Step 7. Increase your income
If you are living paycheck-to-paycheck, it is time to increase your income. You don’t necessarily need to have a second full-time job. But, you definitely need to find ways to increase your income. It is also easier to save money when you make enough of it.
At the end of the day, you cannot save money if there is not nothing to save. If you can manage to make extra cash through side gigs or a part-time job, then saving money will be much easier for you.
Here are a few ways to make extra cash to increase your savings.
- Freelance work. There are a ton of freelance websites out there such as Fiverr, Upwork, Freelancer.com, and many more with opportunities to monetize your skills. If you have specialized skills such as graphic design, web development, programming, tutoring, copywriting, editing, etc., the opportunities for freelance gigs are endless.
- Part-time jobs and side gigs. If you currently have a full-time job but have nothing left to save, find a part-time job. You can easily find evening work at a local restaurant, hotel, etc. that pays well. You can also drive for Uber and Lyft or take a part-time job for a food delivery company such as Doordash, Ubereats, Home Chef, etc.
- Ask for a raise. Sometimes all you need to make extra cash is to negotiate a higher salary with your current job. If you have the skills, you show up on time, and you go beyond expectations to get the job done, why not ask for a raise at your current job?

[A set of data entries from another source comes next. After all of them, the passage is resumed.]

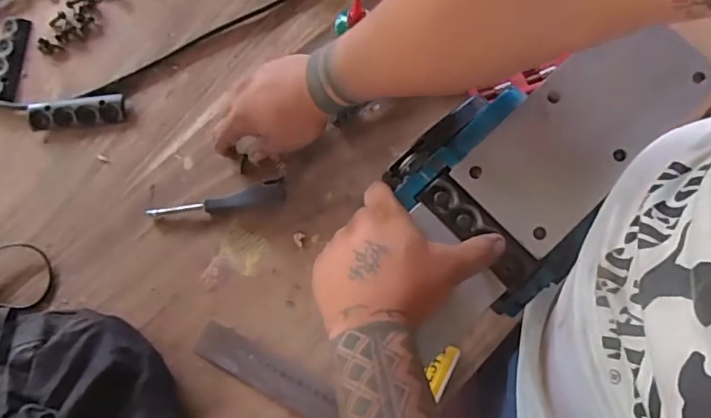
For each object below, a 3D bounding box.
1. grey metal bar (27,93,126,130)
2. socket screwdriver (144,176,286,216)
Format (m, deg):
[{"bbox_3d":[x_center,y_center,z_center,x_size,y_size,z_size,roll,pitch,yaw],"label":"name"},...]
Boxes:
[{"bbox_3d":[-0.320,-0.112,0.586,0.106,0.009,0.035,-6,76,-2],"label":"grey metal bar"},{"bbox_3d":[-0.152,-0.005,0.566,0.151,0.018,0.029,-15,77,-4],"label":"socket screwdriver"}]

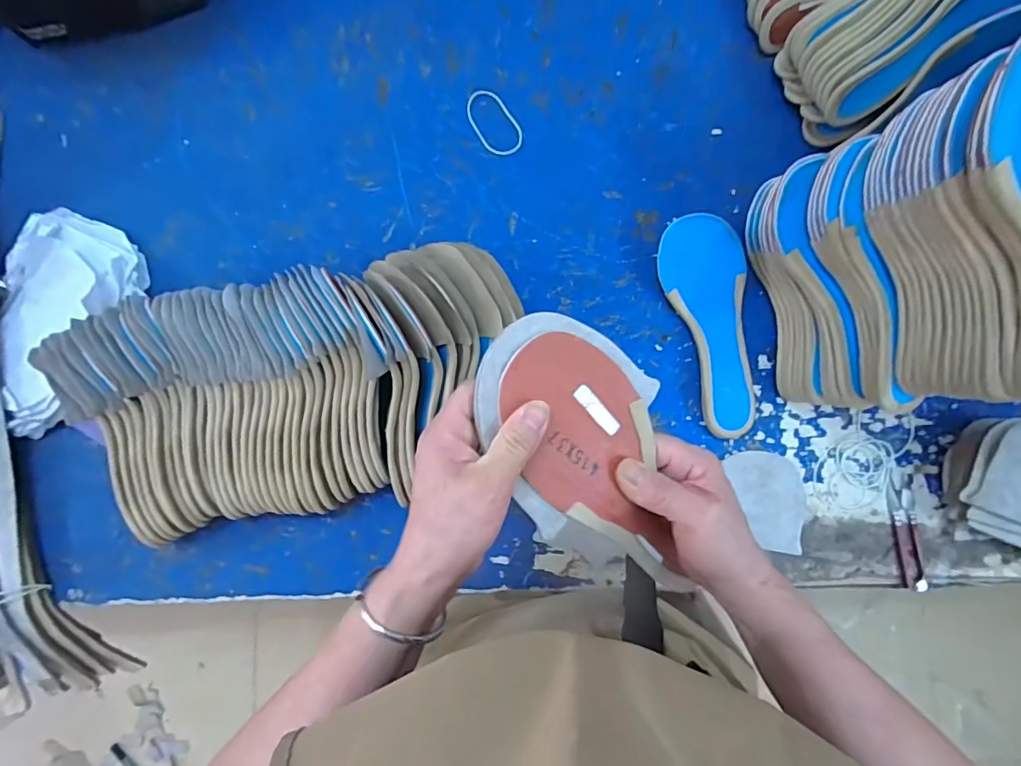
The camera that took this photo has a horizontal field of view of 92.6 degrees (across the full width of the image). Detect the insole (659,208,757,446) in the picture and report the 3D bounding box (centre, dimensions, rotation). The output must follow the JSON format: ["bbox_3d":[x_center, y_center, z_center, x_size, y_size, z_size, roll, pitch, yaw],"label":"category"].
[{"bbox_3d":[0.216,-0.059,0.510,0.085,0.052,0.223,-14,85,0],"label":"insole"}]

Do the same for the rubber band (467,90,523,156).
[{"bbox_3d":[-0.021,-0.302,0.564,0.045,0.004,0.088,-32,85,-1],"label":"rubber band"}]

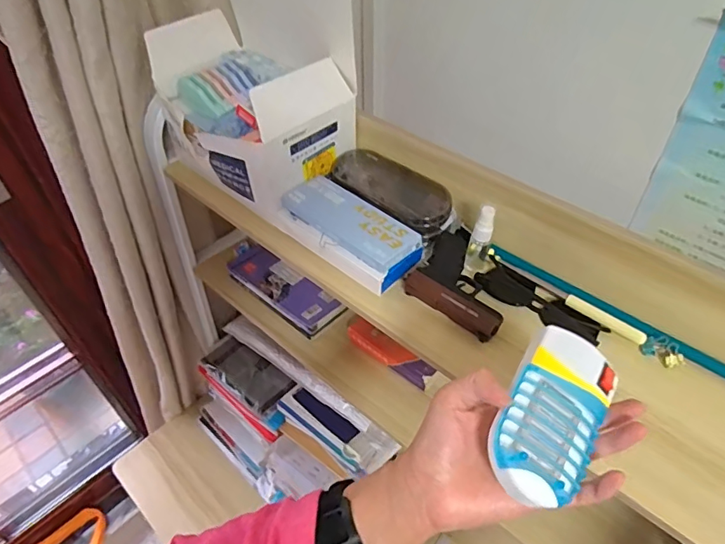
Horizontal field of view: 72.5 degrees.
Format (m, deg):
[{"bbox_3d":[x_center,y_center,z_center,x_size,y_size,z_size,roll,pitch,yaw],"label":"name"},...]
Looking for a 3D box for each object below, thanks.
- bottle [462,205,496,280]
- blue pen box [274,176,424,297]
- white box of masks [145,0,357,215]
[{"bbox_3d":[0.130,-0.034,0.552,0.023,0.092,0.021,13,48,13],"label":"bottle"},{"bbox_3d":[-0.021,-0.050,0.599,0.177,0.039,0.084,32,55,28],"label":"blue pen box"},{"bbox_3d":[-0.155,-0.256,0.619,0.239,0.233,0.176,33,56,29],"label":"white box of masks"}]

- Side hustles. There are plenty of side hustles you can take. Some of them can be done from the comfort of your couch while others require some form of travel. For example, you can get paid to dogsit/walk dogs. Websites like Rover, Pawshake, Wag!, PetBacker, etc. offer exclusive opportunities to make extra cash from walking dogs and related pet care services.
- Sell Unused items online. If you want to make quick cash, start by decluttering your home and selling items you don’t need. Whether you have clothes, unused gift cards, or electronics you can sell them online for quick cash. Refer to the following guides for selling items online. 7 Best websites to sell unused gift cards online, 13 Best Places to sell used electronics online for Cash, and 16 Best places to sell used clothes online for cash.

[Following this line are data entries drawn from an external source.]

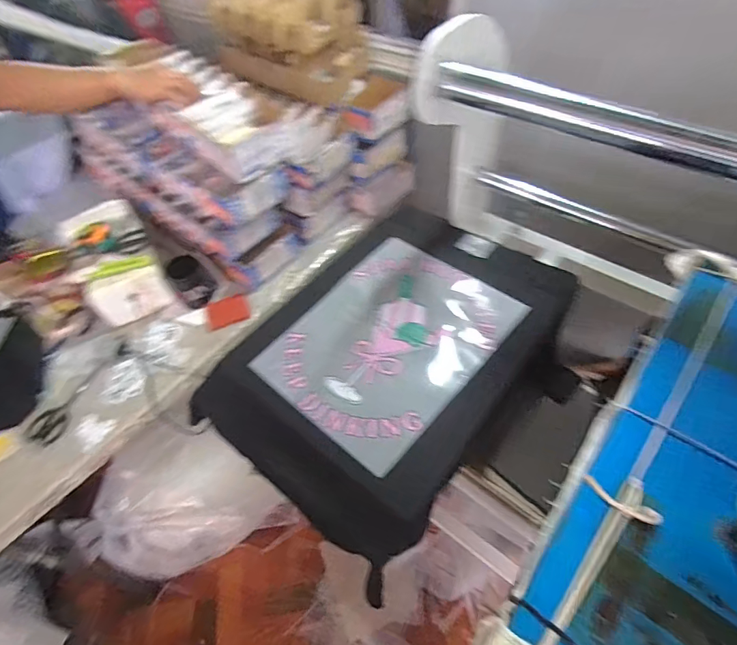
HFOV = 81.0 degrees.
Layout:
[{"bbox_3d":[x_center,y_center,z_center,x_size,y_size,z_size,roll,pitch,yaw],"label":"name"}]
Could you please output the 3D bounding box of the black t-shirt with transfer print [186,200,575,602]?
[{"bbox_3d":[0.063,0.055,0.757,0.433,0.106,0.603,34,62,26],"label":"black t-shirt with transfer print"}]

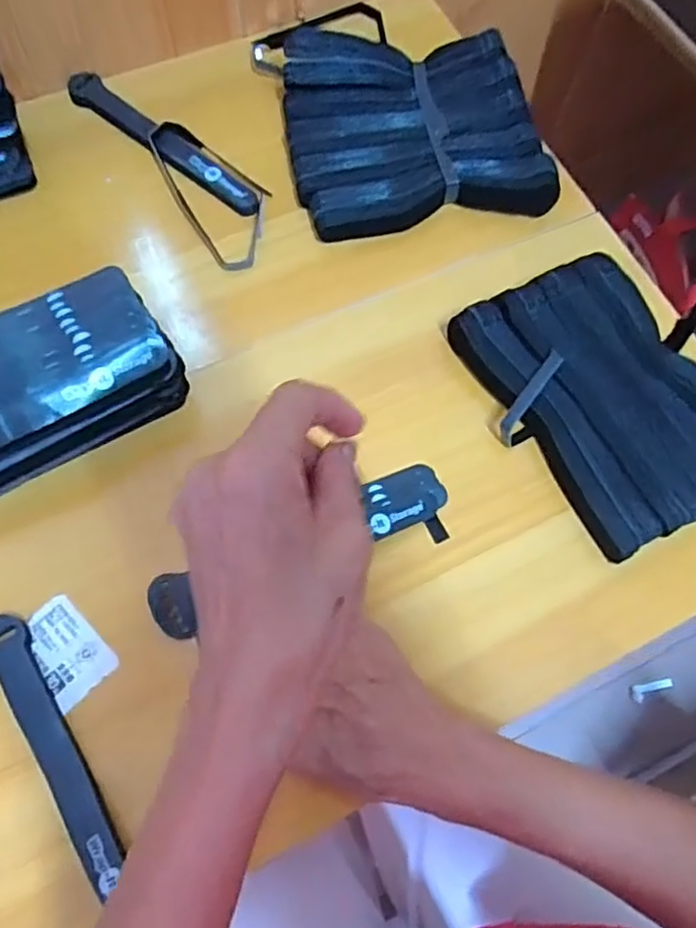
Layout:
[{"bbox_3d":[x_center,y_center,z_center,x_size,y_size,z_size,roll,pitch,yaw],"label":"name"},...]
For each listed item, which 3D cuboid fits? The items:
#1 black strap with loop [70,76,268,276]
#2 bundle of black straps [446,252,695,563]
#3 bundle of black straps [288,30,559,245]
[{"bbox_3d":[-0.137,-0.250,0.520,0.065,0.013,0.233,-37,75,-15],"label":"black strap with loop"},{"bbox_3d":[0.182,-0.049,0.454,0.140,0.031,0.195,-29,74,-12],"label":"bundle of black straps"},{"bbox_3d":[0.052,-0.272,0.526,0.196,0.035,0.171,-7,70,-5],"label":"bundle of black straps"}]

Related: 49 easy ways to make money fast: A complete guide
Step 8. Automate your savings
Automation of your savings is a practical strategy that makes it easy to save money. Automation takes care of repetitive steps and prevents you from missing a contribution to your savings account. For example, logging into your bank account every month to make a monthly contribution to your savings account can quickly get boring. But, you can easily set up an automatic transfer to your account and forget about it.
The same applies to your retirement savings account. For example, if you have a Roth IRA or a traditional IRA, it will be best to automate your contribution to the account rather than doing it manually every month.

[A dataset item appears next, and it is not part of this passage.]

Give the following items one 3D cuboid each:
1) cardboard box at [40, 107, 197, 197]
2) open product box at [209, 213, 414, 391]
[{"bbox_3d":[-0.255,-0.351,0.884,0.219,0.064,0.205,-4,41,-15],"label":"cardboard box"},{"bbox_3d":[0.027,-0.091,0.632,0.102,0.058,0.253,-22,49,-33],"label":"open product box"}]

Automation also prevents you from forgetting to make contributions. For example, if you are on vacation, you might forget to make that contribution or fail to make it due to the lack of internet. But, if your contributions were automated, they would successfully be executed even if you are thousands of miles away without access to the internet.
Another strategy to help you save money is to have your paycheck deposited in designated savings accounts directly from your employer. For example, instead of having your entire paycheck deposited in your checking account, you can have a portion of your paycheck deposited in your savings account while the other goes into your checking account. This approach prevents you from spending all your money before making a savings contribution or forgetting to make a contribution.